How Steve Jobs changed my life, and yours too The first time Steve Jobs amazed and delighted me was in 1979, when I was about 10 years old. My dad had just bought our very first computer—the Apple II, complete with a whopping 48 kilobytes of memory—and my parents and I sat and gawked at this beautiful beige thing, which we’d hooked up to our old black-and-white TV.

Update: Rest in peace, Steve.

We didn’t have a modem or even a disk drive for loading programs, although my dad would eventually spring for the $600 Apple Disk II floppy drive, designed by a scrappy young fellow named Steve Wozniak. Instead, we used cassette tapes, which we played on a standard cassette player plugged into the Apple II’s green circuit board.

Primitive? You bet, but mesmerizing, especially once we’d managed (after painstakingly adjusting the tape player’s volume and pitch dials) to load a text-only game called “Apple Trek.” My dad, meanwhile, was thrilled by a new business program for the Apple II called VisiCalc—the very first spreadsheet program, as it turned out.

I remember long, glorious summers at home, split more or less evenly between doing cannonballs into the pool and darting back into my dad’s office, swimsuit still damp, to tinker on the Apple II’s keyboard. Yeah, it was life-changing, all right.

Now, keep in mind that in the pre-Apple days, most people were still afraid of computers. Remember the murderous HAL 9000 and his piercing red eye from the movie “2001”? That was the prevailing image of computers, even in the late 1970s.

But the soothing, molded-plastic Apple II was friendly and inviting; heck, you could even pop off the lid and look inside, no screwdriver required. By thinking about users rather than focusing on, say, market share or bulleted lists of features, Apple managed to push those frightening images of HAL and his malevolent red eye into history. For the first time, it felt like we owned the computers, rather than the computers owning us.
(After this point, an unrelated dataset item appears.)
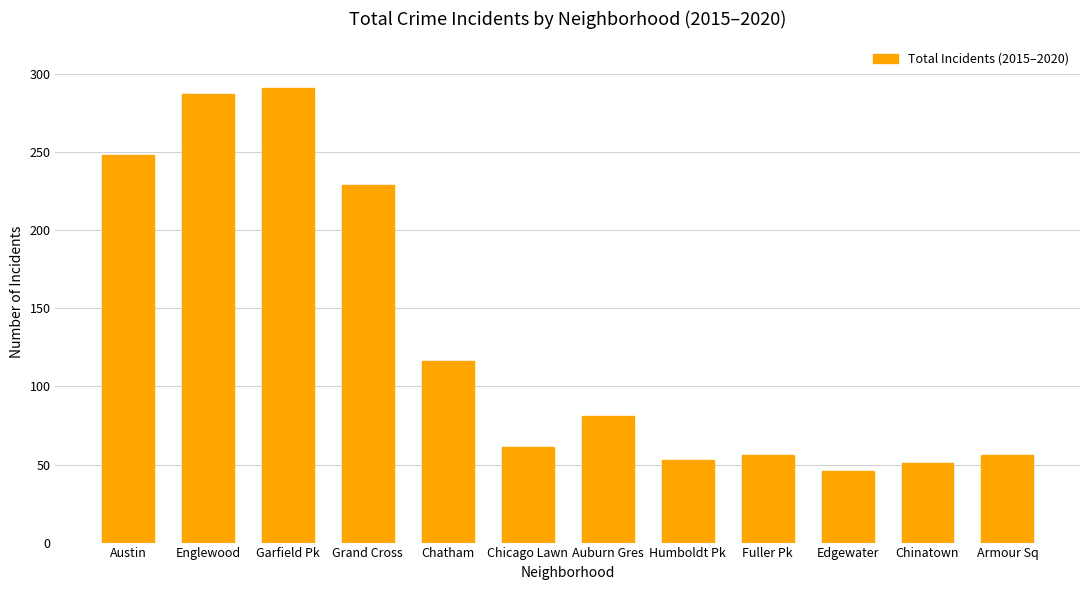

The chart shows a value of 64 at Austin. True or false?

False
Steve Jobs, who resigned as CEO of Apple on Wednesday, didn’t build the Apple II alone, of course; his co-founder Steve Wozniak, among dozens of other engineers, toiled night and day to make the Apple II a reality.

But while he presided over Apple, Jobs managed to unveil a remarkable string of hits—some that changed categories, and others that created new ones. The Macintosh. The iPod. iTunes. The iPhone. The iPad.
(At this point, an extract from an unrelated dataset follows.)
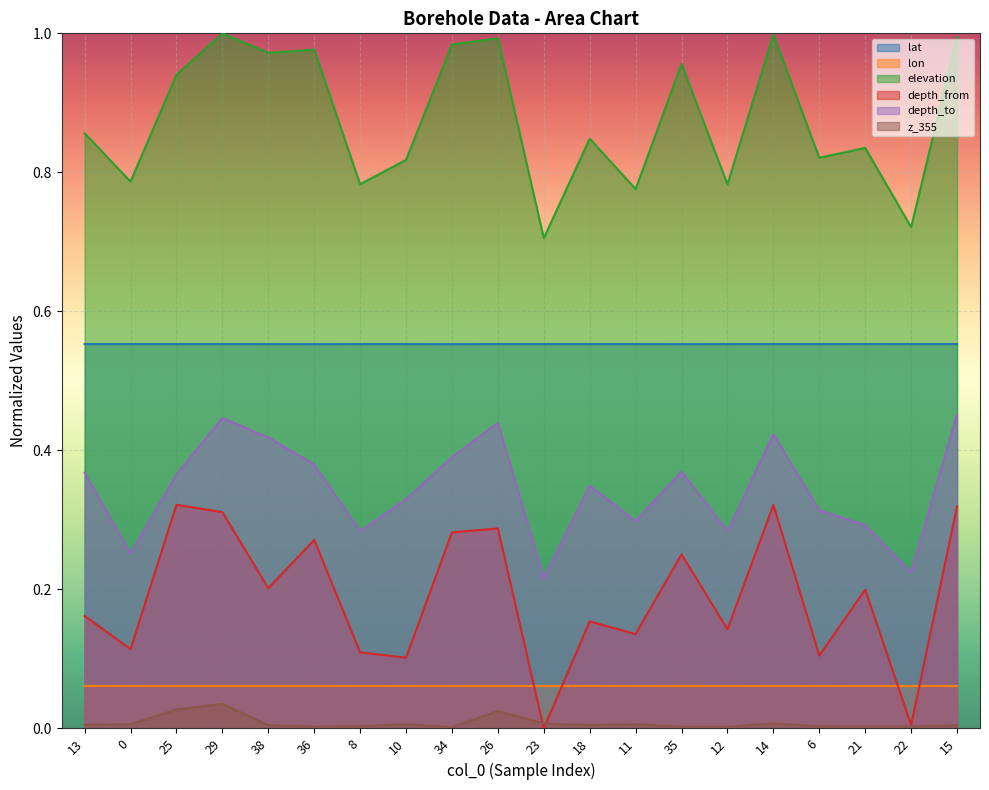

What is the label of the 19th point from the left?

22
Yes, there had been, say, MP3 players before the iPod came around. But the first crude MP3 players—like the first so-called “kit” computers before them—felt like they’d been made for engineers. The friendly, ice-white iPod with its spinning wheel was made for people. Same with the iPhone, and its jaw-dropping touchscreen—made for your finger, not a stylus.

Jobs doesn’t just have an unmatched sense of design. He’s also a master showman. “Look at that—isn’t that cool?” he’ll say over and over during product demos, and even jaded, hardened tech reporters (including, yes, this one) find themselves nodding in approval.

Jobs is also known as an obsessive, sometimes pitiless taskmaster, building up his troops with cult-like zeal one minute only to tear them to pieces the next.

His powers of persuasion—and derision—are the stuff of legend. He lured the high-flying CEO of Pepsi, John Sculley, to Apple with the famous line, “Do you want to sell sugar water for the rest of your life or come with me and change the world?” Then he’d plop his bare feet on a desk while grilling nervous job candidates, only to dismiss them after firing off a vague question or two. Or so the stories go.

And yes, Jobs saw his fair share of failures. Remember the Apple III? Probably not. Same goes for the Lisa, the Cube, the iPod HiFi.

But I don’t know any other CEO whose gadgets changed the world—or my world, anyway—at least six times, or who managed to turn product demos into thrilling theater, or who inspired such adoration … and jet-black hatred.

Jobs is one of a kind. Apple will go on without him, as will the rest of the tech world. But it’ll never be the same as when he manned the bridge.

P.S: If you haven’t already, check out the wildly entertaining “Pirates of Silicon Valley,” a 1999 made-for-TV movie about the early rivalry between Steve Jobs and Bill Gates. Great stuff (and yes, it’s on YouTube).